### Work order
Pick each line that has "down" out of the records.

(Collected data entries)
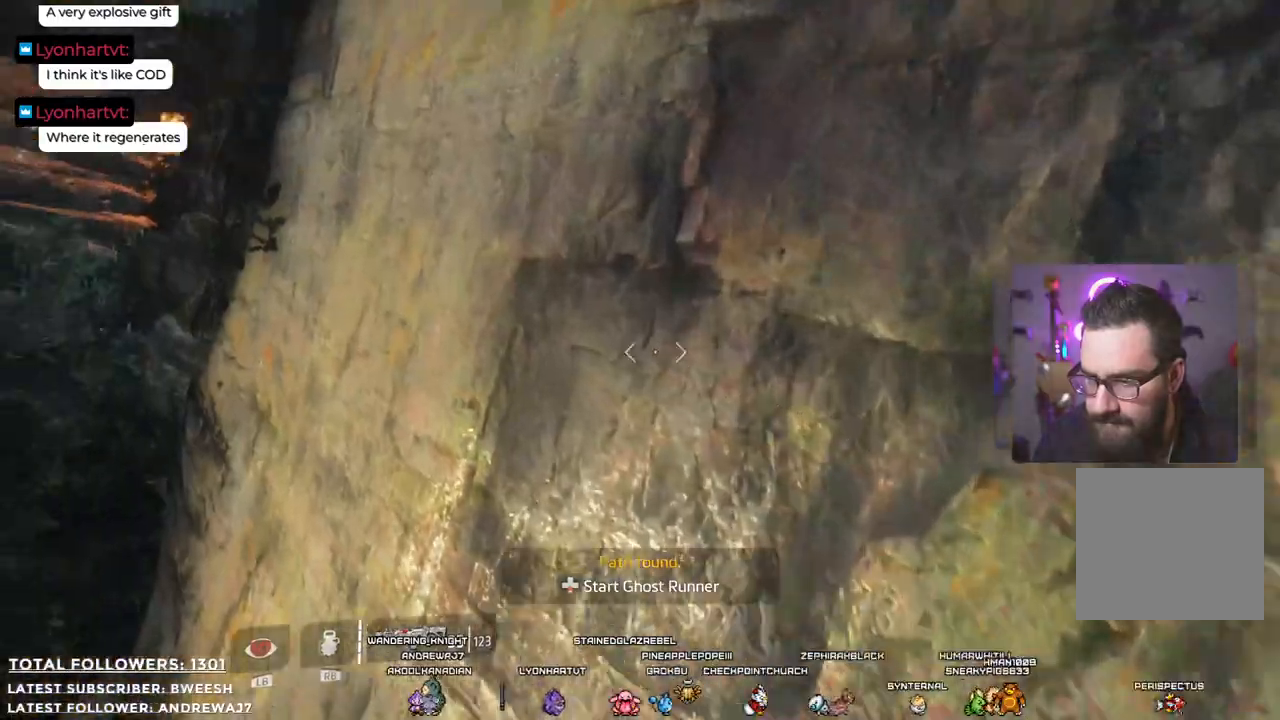
{"buttons": ["A"], "left_stick": "up", "right_stick": "center", "events": []}
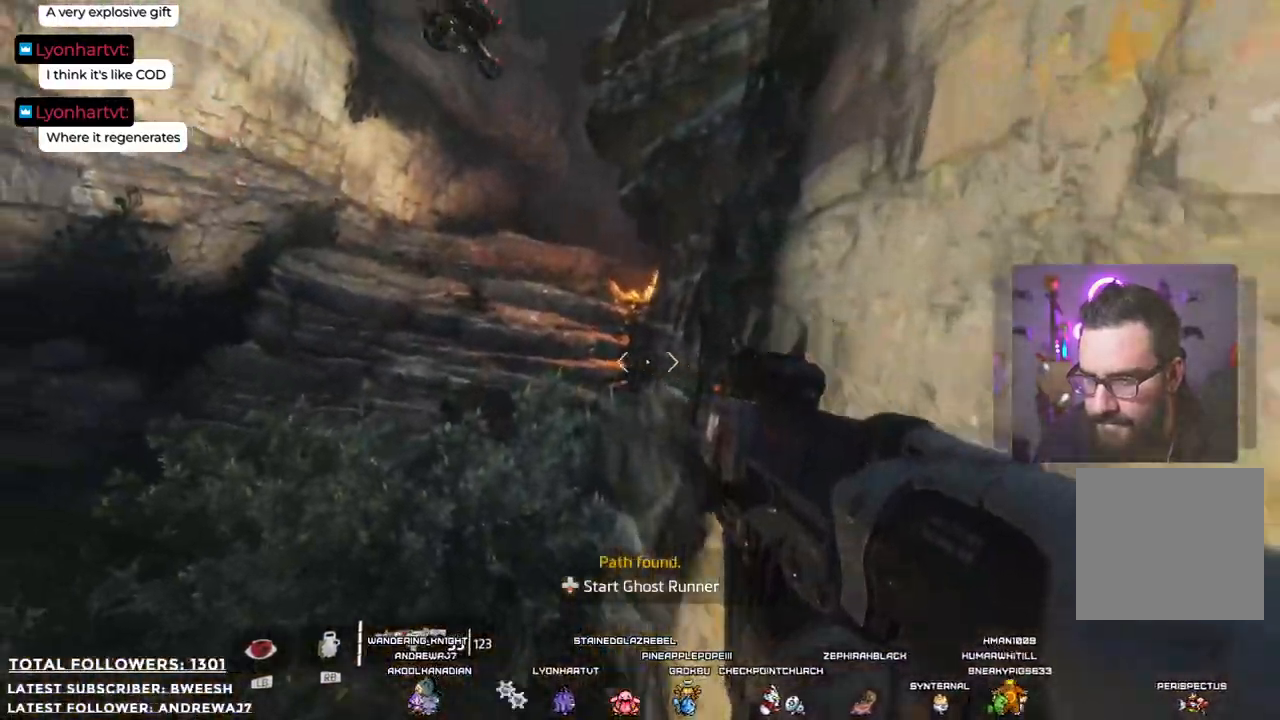
{"buttons": ["A"], "left_stick": "up-right", "right_stick": "center", "events": [[233, "left_stick", "up-right"]]}
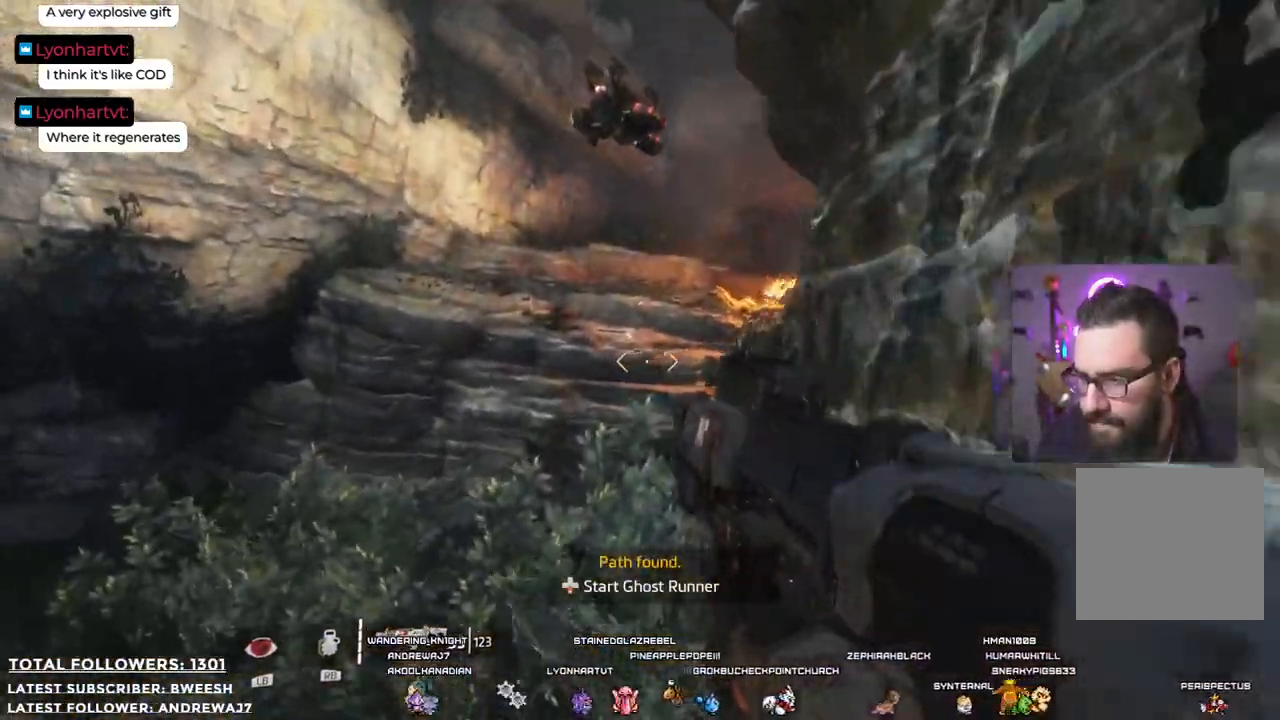
{"buttons": ["A"], "left_stick": "up-right", "right_stick": "center", "events": [[334, "A", "up"], [417, "A", "down"]]}
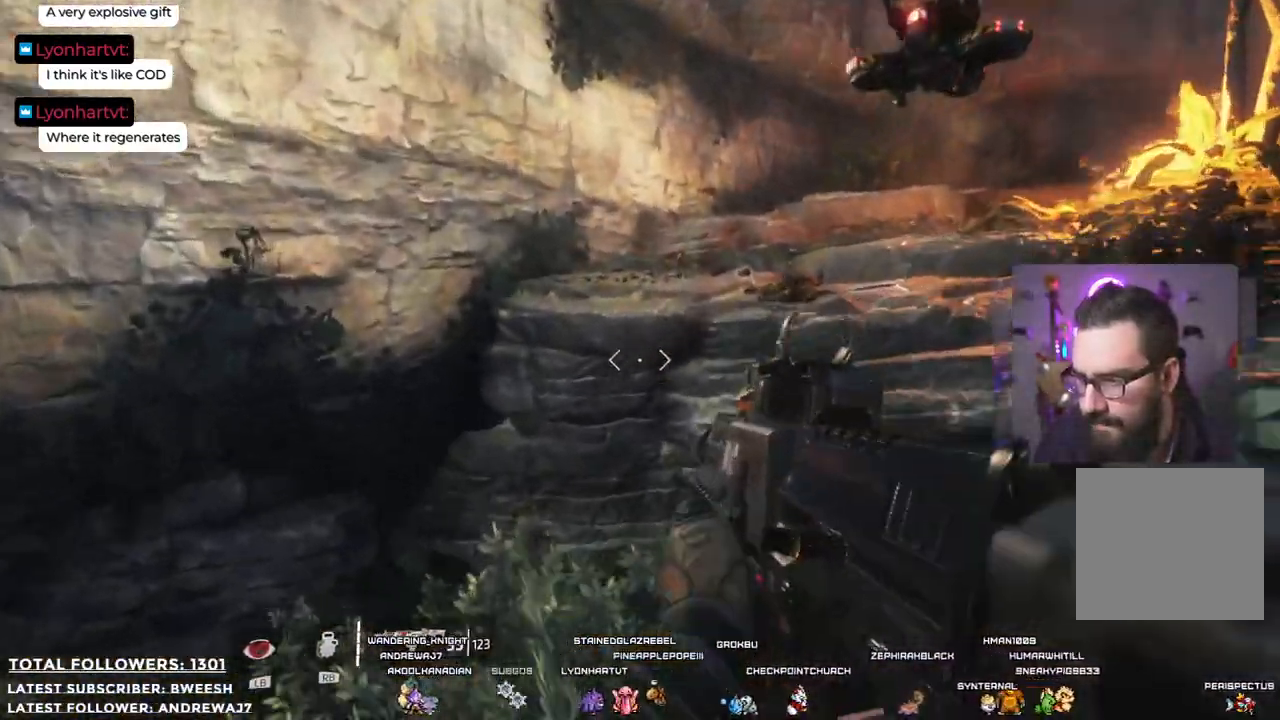
{"buttons": [], "left_stick": "up-right", "right_stick": "center", "events": [[450, "A", "up"]]}
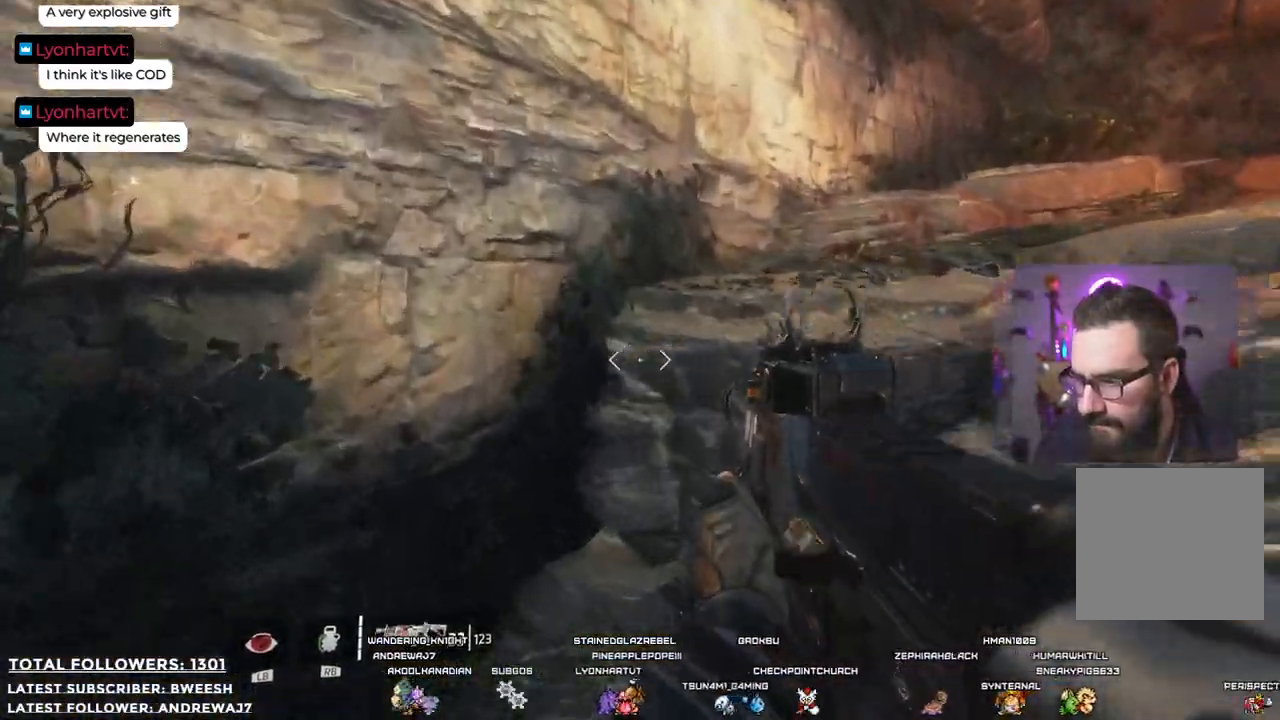
{"buttons": ["A"], "left_stick": "up", "right_stick": "center", "events": [[51, "A", "down"], [284, "left_stick", "up"]]}
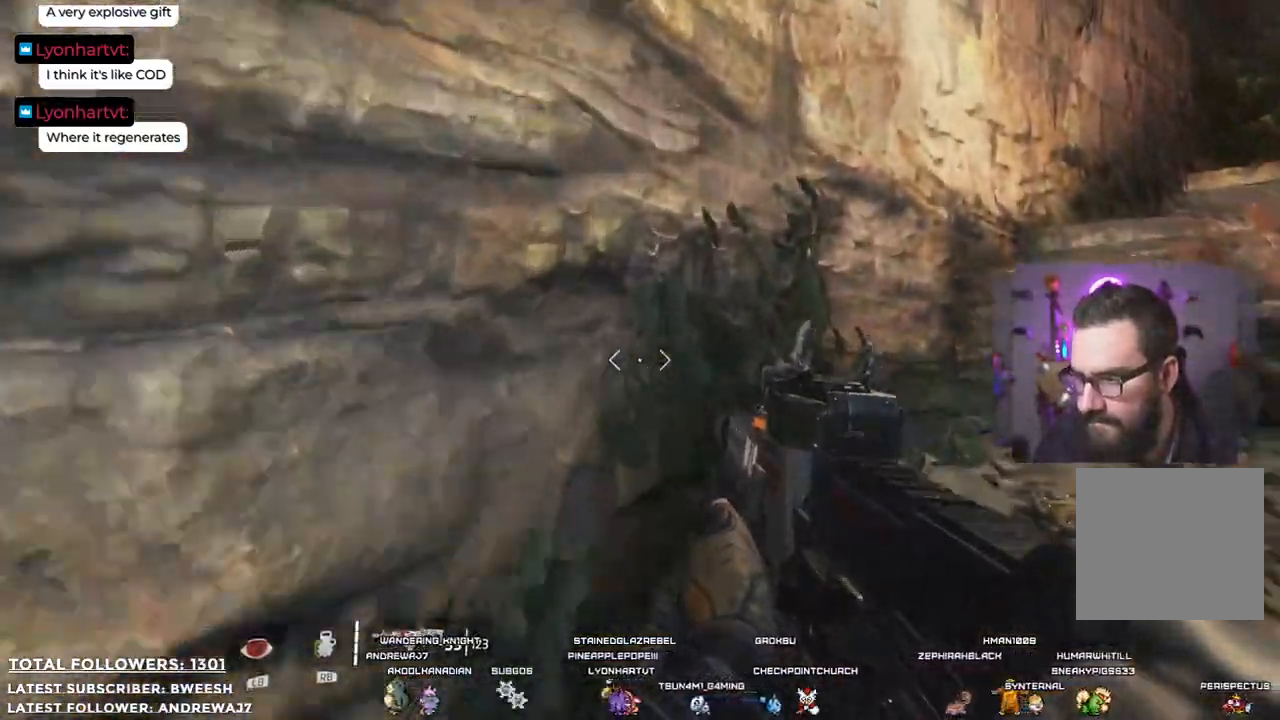
{"buttons": ["A"], "left_stick": "up-right", "right_stick": "center", "events": [[334, "left_stick", "up-right"]]}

### Response for this exercise
{"buttons": ["A"], "left_stick": "up-right", "right_stick": "center", "events": [[334, "A", "up"], [417, "A", "down"]]}
{"buttons": ["A"], "left_stick": "up", "right_stick": "center", "events": [[51, "A", "down"], [284, "left_stick", "up"]]}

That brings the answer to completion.